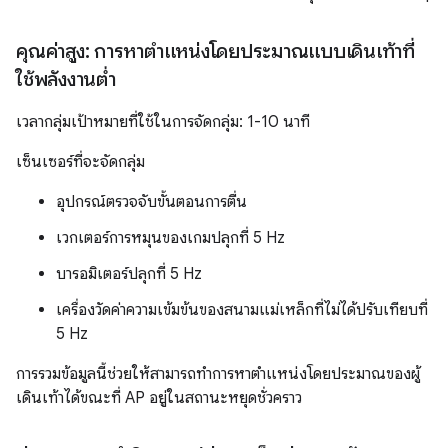
คุณค่าสูง: การหาตำแหน่งโดยประมาณแบบเดินเท้าที่
ใช้พลังงานต่ำ
เวลากลุ่มเป้าหมายที่ใช้ในการจัดกลุ่ม: 1-10 นาที
เซ็นเซอร์ที่จะจัดกลุ่ม
อุปกรณ์ตรวจจับขั้นตอนการตื่น
เวกเตอร์การหมุนของเกมปลุกที่ 5 Hz
บารอมิเตอร์ปลุกที่ 5 Hz
เครื่องวัดค่าความเข้มข้นของสนามแม่เหล็กที่ไม่ได้ปรับเทียบที่
5 Hz
การรวมข้อมูลนี้ช่วยให้สามารถทำการหาตำแหน่งโดยประมาณของผู้
เดินเท้าได้ขณะที่ AP อยู่ในสถานะหยุดชั่วคราว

========================

Work instructions: Leave out the pictures, then give all the records again exactly.

Finished exercise:
คุณค่าสูง: การหาตำแหน่งโดยประมาณแบบเดินเท้าที่
ใช้พลังงานต่ำ
เวลากลุ่มเป้าหมายที่ใช้ในการจัดกลุ่ม: 1-10 นาที
เซ็นเซอร์ที่จะจัดกลุ่ม
อุปกรณ์ตรวจจับขั้นตอนการตื่น
เวกเตอร์การหมุนของเกมปลุกที่ 5 Hz
บารอมิเตอร์ปลุกที่ 5 Hz
เครื่องวัดค่าความเข้มข้นของสนามแม่เหล็กที่ไม่ได้ปรับเทียบที่
5 Hz
การรวมข้อมูลนี้ช่วยให้สามารถทำการหาตำแหน่งโดยประมาณของผู้
เดินเท้าได้ขณะที่ AP อยู่ในสถานะหยุดชั่วคราว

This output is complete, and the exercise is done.